L’acqua è sempre leggermente opaca, e frequente è la presenza di una leggera corrente che, tuttavia, non dissuade i subacquei dall’avventurarsi alla ricerca di un primo, gigantesco masso franato dalla parete, e colonizzato da gorgonie rosse e gialle, spugne incrostanti, ed è rifugio di polpi, saraghi e corvine.

Superato questo primo masso, confuso dall’acqua opaca ma luminosa, appare un secondo e poi un terzo masso che poggia, quest’ultimo, su un fondale di -40 mt: pochi minuti per osservare le bellissime gorgonie e una grande e vecchia cernia che si nasconde tra i suoi rami, e poi inizia il percorso di ritorno verso la superficie.
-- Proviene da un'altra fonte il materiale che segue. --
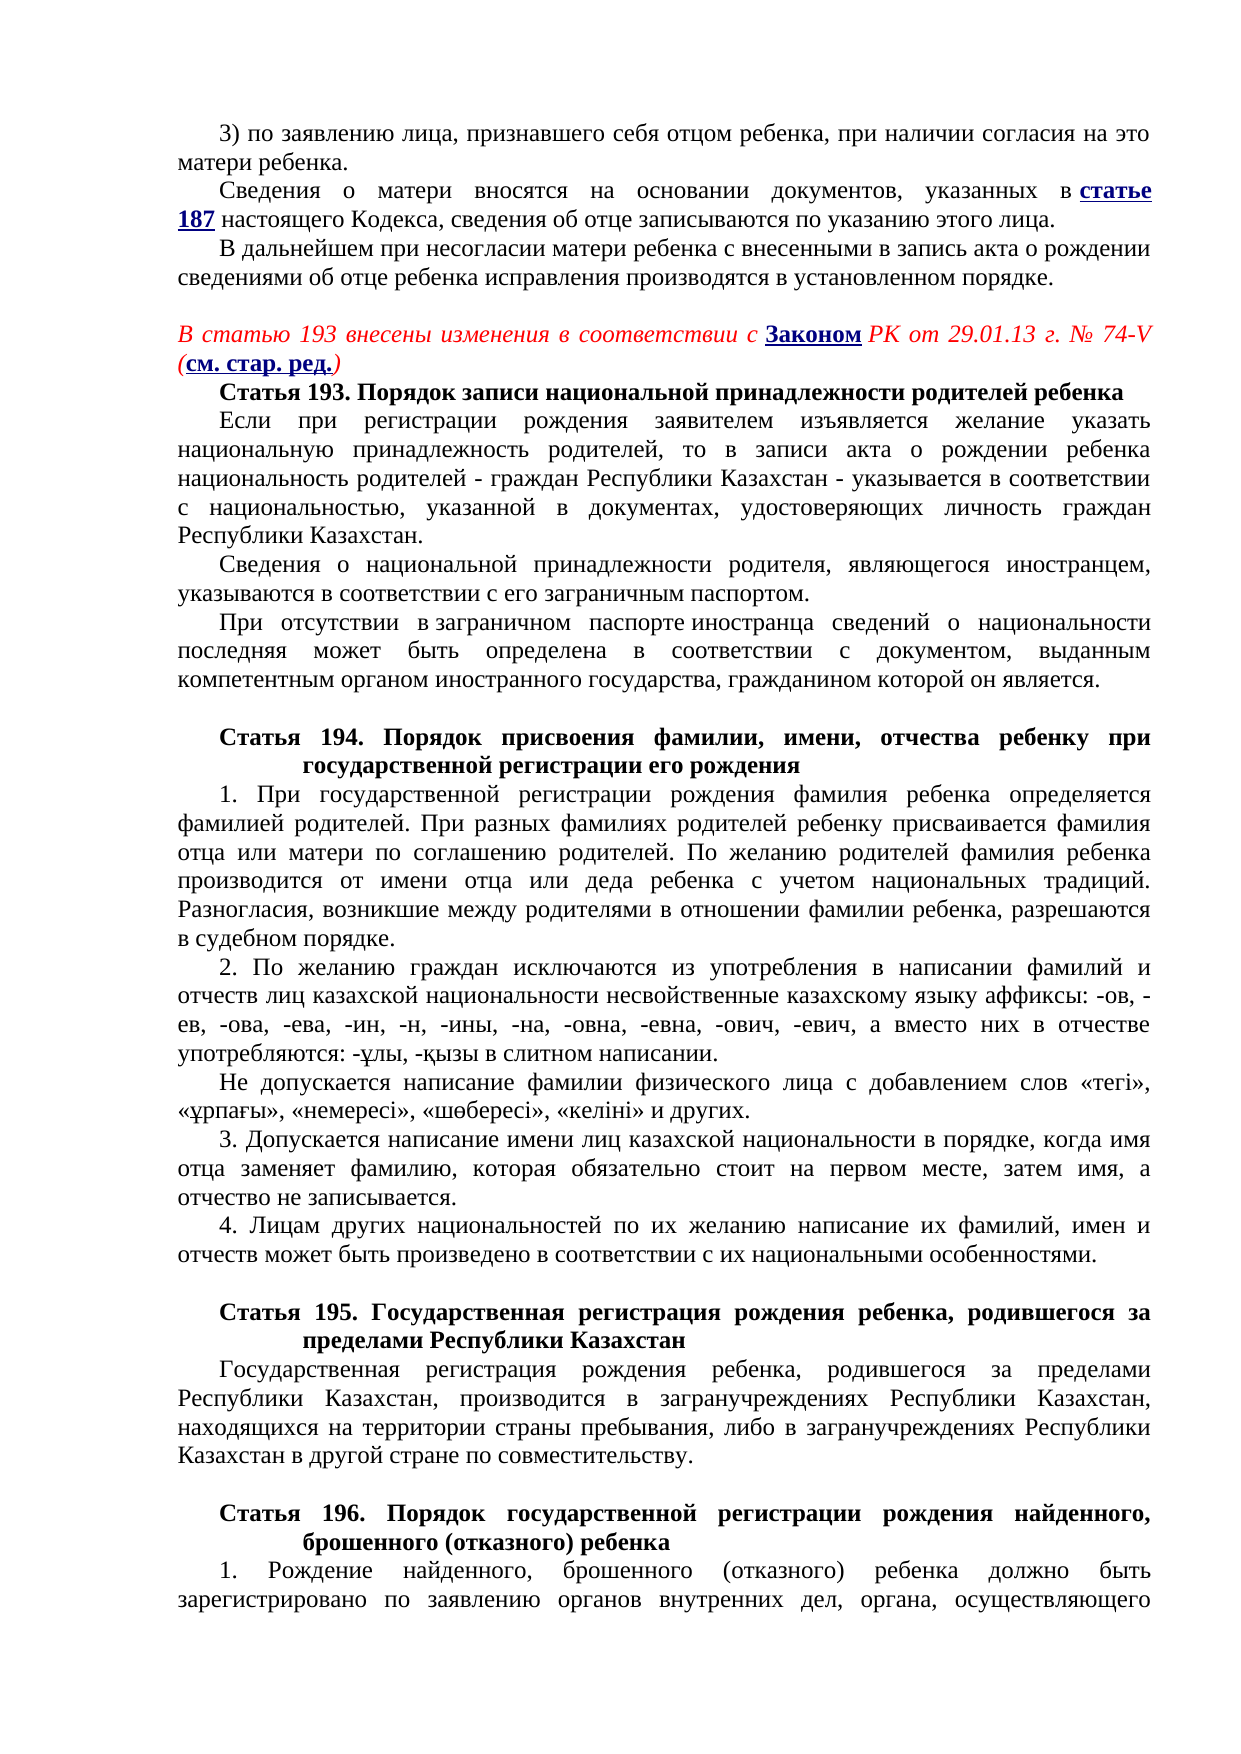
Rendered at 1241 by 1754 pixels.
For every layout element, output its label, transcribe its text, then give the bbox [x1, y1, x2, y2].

Un’immersione atipica perché, effettivamente, la sua durata è molto limitata dalla distanza e dalla profondità dei massi: poco tempo di permanenza sul fondo, di norma non più di 10 o 12 minuti, e poi nuovamente indietro per osservare la fitta prateria di posidonia dove, pinne nobilis, seppie, tordi, grancevole, murene, sono padroni incontrastati e indisturbati.

Raggiunta la parte finale dell’immersione, sotto la barca ad appena 6 mt di profondità, si trascorrono gli ultimi minuti curiosando tra le fessure della falesia che si protendono in acqua, e che nascondono saraghi, corvine, orate, piccole cernie e molti polpi.